Data records:
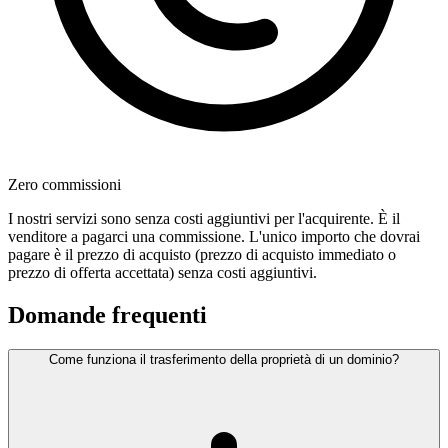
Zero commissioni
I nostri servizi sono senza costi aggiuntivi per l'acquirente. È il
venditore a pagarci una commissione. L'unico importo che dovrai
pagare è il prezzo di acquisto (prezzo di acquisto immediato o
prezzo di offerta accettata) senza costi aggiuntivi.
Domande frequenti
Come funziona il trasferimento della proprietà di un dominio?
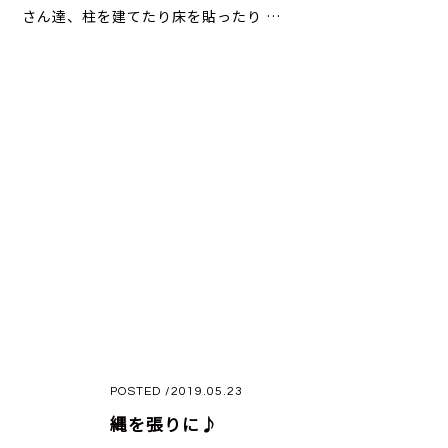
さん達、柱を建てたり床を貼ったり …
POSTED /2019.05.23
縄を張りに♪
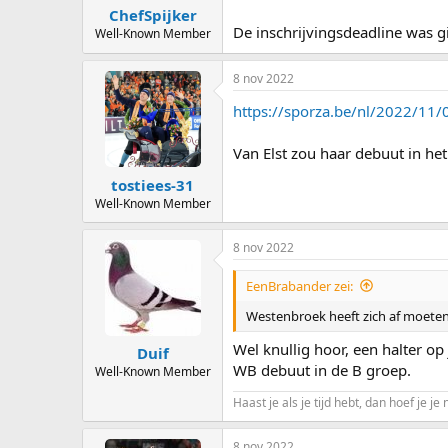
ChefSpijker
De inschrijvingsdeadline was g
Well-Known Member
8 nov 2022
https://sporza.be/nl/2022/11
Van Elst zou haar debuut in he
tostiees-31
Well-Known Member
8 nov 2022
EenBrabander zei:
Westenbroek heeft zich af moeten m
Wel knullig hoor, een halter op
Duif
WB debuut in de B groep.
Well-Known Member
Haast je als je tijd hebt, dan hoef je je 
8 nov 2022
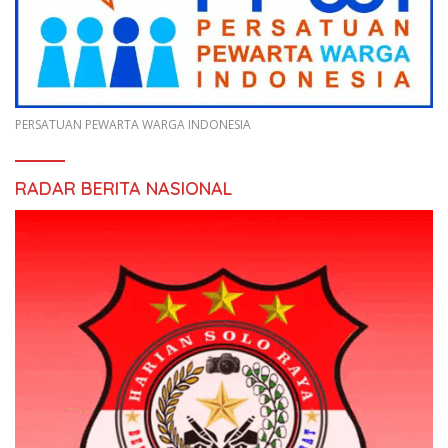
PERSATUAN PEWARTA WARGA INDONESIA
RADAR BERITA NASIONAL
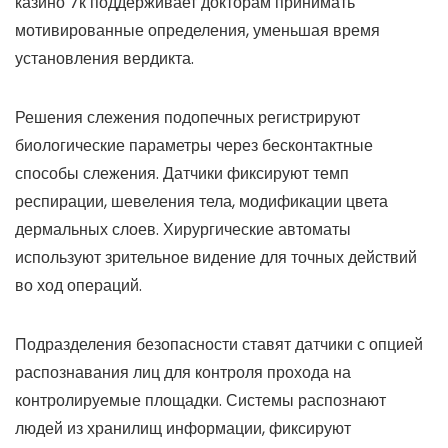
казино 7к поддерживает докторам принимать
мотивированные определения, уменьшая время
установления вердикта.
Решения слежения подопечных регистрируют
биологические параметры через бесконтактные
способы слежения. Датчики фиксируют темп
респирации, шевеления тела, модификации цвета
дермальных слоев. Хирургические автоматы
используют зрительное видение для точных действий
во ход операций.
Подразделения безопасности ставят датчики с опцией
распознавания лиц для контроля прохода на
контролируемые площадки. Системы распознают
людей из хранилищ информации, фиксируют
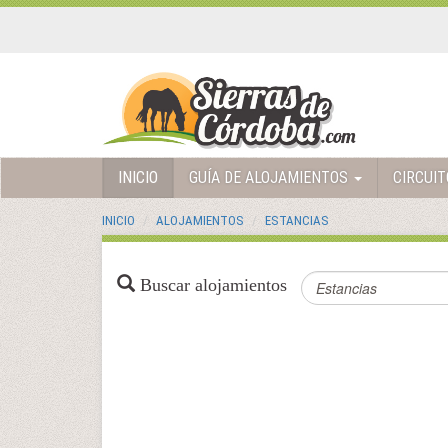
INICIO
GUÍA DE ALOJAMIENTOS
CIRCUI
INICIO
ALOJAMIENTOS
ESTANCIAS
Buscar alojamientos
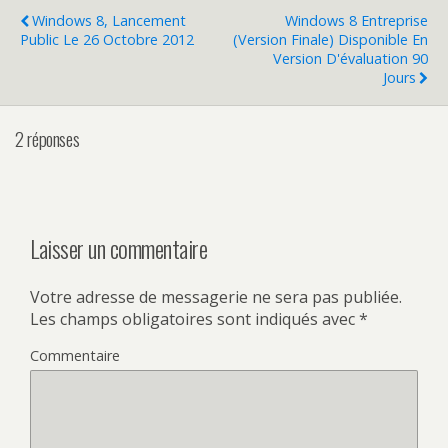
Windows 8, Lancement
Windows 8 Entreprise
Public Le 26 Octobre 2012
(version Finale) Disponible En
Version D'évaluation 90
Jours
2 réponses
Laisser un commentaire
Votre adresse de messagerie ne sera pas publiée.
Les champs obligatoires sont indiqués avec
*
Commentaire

==

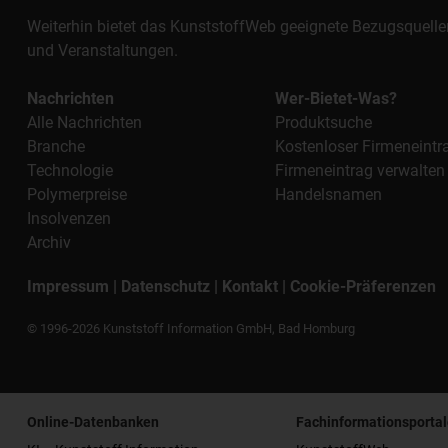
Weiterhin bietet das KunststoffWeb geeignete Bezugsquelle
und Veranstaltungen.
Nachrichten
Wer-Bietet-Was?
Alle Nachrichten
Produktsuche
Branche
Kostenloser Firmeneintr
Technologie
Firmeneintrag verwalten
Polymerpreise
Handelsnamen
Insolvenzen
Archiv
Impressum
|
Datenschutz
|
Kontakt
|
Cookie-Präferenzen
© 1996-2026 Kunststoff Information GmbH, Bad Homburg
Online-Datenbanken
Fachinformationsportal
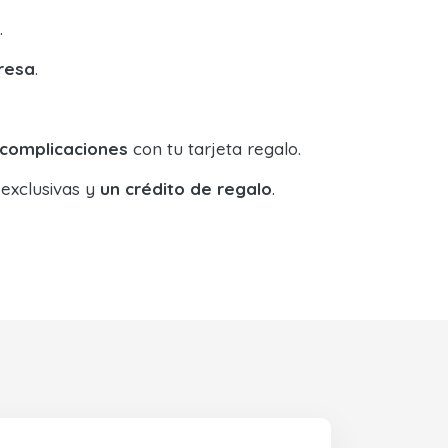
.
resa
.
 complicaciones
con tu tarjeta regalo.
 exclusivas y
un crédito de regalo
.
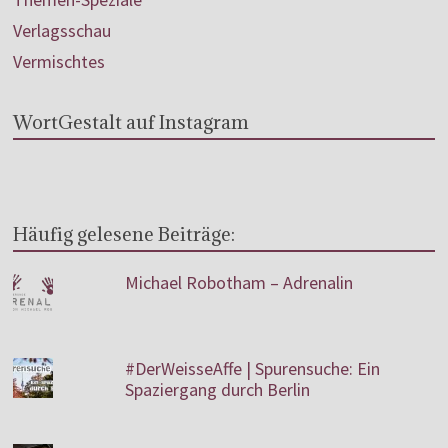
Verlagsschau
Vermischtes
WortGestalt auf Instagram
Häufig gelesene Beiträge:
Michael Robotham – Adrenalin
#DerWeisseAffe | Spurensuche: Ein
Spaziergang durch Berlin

==

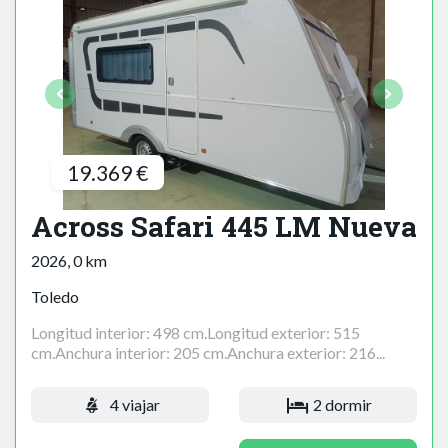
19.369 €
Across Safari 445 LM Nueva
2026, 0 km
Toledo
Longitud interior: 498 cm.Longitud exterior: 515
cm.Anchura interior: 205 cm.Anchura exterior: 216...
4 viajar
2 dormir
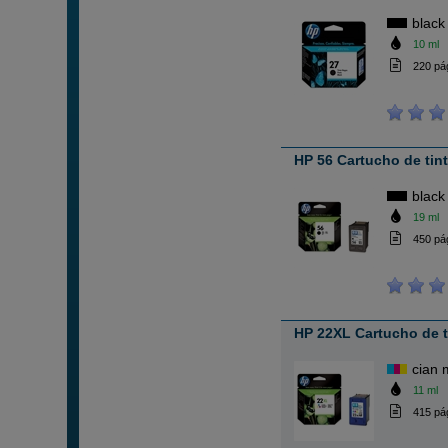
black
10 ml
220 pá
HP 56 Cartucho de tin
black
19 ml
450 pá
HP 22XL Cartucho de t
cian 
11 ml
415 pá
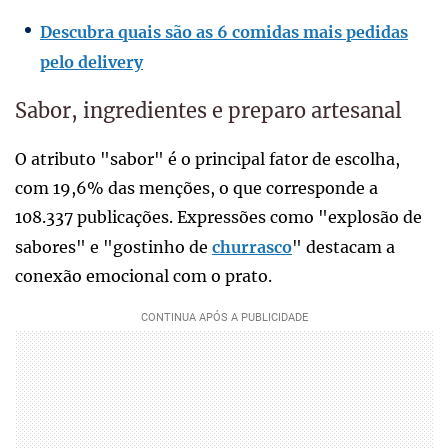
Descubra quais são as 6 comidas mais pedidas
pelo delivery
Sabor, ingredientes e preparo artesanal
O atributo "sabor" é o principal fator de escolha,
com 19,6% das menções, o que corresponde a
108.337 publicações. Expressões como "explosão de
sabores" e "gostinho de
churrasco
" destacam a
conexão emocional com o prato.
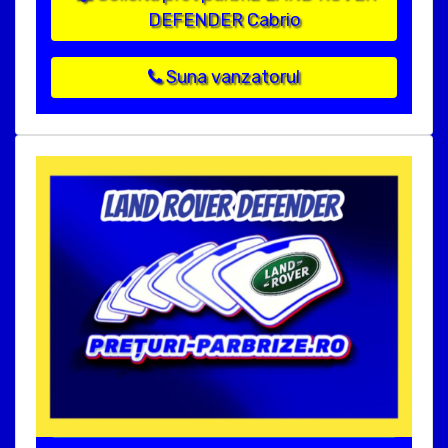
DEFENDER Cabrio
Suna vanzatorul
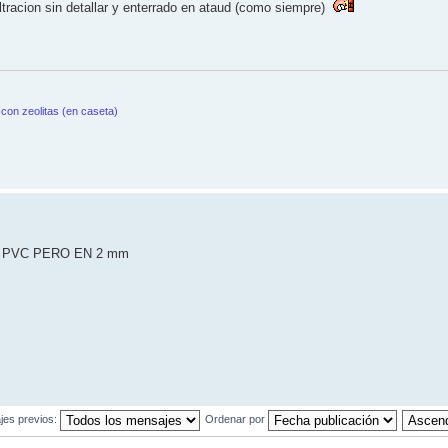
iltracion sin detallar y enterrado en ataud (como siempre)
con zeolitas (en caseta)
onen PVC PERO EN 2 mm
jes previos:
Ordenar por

EXERCISE DESCRIPTION: Copy the listing lines verbatim, from the line containing "Zero commissioni" through the line containing "Domande frequenti", with both of those lines included.

RESPONSE TO THE EXERCISE:
Zero commissioni
I nostri servizi sono senza costi aggiuntivi per l'acquirente. È il
venditore a pagarci una commissione. L'unico importo che dovrai
pagare è il prezzo di acquisto (prezzo di acquisto immediato o
prezzo di offerta accettata) senza costi aggiuntivi.
Domande frequenti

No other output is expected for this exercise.